### Your instructions
Rewrite all of the following data with every "common name" replaced by "vernacular name", leaving everything else unchanged.

— BEGIN —

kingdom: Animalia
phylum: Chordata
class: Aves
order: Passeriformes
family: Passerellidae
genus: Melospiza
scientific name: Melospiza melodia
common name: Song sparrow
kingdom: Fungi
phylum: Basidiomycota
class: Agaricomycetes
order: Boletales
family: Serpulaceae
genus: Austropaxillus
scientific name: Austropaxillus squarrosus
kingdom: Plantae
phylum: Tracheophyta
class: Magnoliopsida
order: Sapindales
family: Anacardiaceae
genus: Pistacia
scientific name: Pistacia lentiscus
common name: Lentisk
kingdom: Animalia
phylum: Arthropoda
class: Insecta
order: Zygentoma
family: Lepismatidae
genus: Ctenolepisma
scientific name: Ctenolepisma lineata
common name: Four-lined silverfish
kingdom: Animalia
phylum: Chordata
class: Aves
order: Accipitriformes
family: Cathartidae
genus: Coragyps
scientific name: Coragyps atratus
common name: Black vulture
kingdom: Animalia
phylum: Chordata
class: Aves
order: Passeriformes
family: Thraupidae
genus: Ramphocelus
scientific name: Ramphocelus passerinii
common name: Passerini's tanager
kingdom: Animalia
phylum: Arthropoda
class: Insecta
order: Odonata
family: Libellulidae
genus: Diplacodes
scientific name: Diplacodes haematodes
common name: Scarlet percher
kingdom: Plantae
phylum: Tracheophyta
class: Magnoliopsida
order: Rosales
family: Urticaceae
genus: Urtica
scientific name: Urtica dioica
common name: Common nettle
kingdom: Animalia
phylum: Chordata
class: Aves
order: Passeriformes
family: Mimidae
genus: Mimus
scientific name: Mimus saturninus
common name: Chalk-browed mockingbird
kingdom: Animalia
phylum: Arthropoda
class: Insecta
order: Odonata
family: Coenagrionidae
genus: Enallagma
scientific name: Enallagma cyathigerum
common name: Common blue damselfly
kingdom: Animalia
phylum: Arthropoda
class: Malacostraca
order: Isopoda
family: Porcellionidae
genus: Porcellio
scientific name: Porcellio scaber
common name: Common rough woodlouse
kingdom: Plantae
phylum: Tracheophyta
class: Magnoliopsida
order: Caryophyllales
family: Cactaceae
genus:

— END —

### Finished task
kingdom: Animalia
phylum: Chordata
class: Aves
order: Passeriformes
family: Passerellidae
genus: Melospiza
scientific name: Melospiza melodia
vernacular name: Song sparrow
kingdom: Fungi
phylum: Basidiomycota
class: Agaricomycetes
order: Boletales
family: Serpulaceae
genus: Austropaxillus
scientific name: Austropaxillus squarrosus
kingdom: Plantae
phylum: Tracheophyta
class: Magnoliopsida
order: Sapindales
family: Anacardiaceae
genus: Pistacia
scientific name: Pistacia lentiscus
vernacular name: Lentisk
kingdom: Animalia
phylum: Arthropoda
class: Insecta
order: Zygentoma
family: Lepismatidae
genus: Ctenolepisma
scientific name: Ctenolepisma lineata
vernacular name: Four-lined silverfish
kingdom: Animalia
phylum: Chordata
class: Aves
order: Accipitriformes
family: Cathartidae
genus: Coragyps
scientific name: Coragyps atratus
vernacular name: Black vulture
kingdom: Animalia
phylum: Chordata
class: Aves
order: Passeriformes
family: Thraupidae
genus: Ramphocelus
scientific name: Ramphocelus passerinii
vernacular name: Passerini's tanager
kingdom: Animalia
phylum: Arthropoda
class: Insecta
order: Odonata
family: Libellulidae
genus: Diplacodes
scientific name: Diplacodes haematodes
vernacular name: Scarlet percher
kingdom: Plantae
phylum: Tracheophyta
class: Magnoliopsida
order: Rosales
family: Urticaceae
genus: Urtica
scientific name: Urtica dioica
vernacular name: Common nettle
kingdom: Animalia
phylum: Chordata
class: Aves
order: Passeriformes
family: Mimidae
genus: Mimus
scientific name: Mimus saturninus
vernacular name: Chalk-browed mockingbird
kingdom: Animalia
phylum: Arthropoda
class: Insecta
order: Odonata
family: Coenagrionidae
genus: Enallagma
scientific name: Enallagma cyathigerum
vernacular name: Common blue damselfly
kingdom: Animalia
phylum: Arthropoda
class: Malacostraca
order: Isopoda
family: Porcellionidae
genus: Porcellio
scientific name: Porcellio scaber
vernacular name: Common rough woodlouse
kingdom: Plantae
phylum: Tracheophyta
class: Magnoliopsida
order: Caryophyllales
family: Cactaceae
genus:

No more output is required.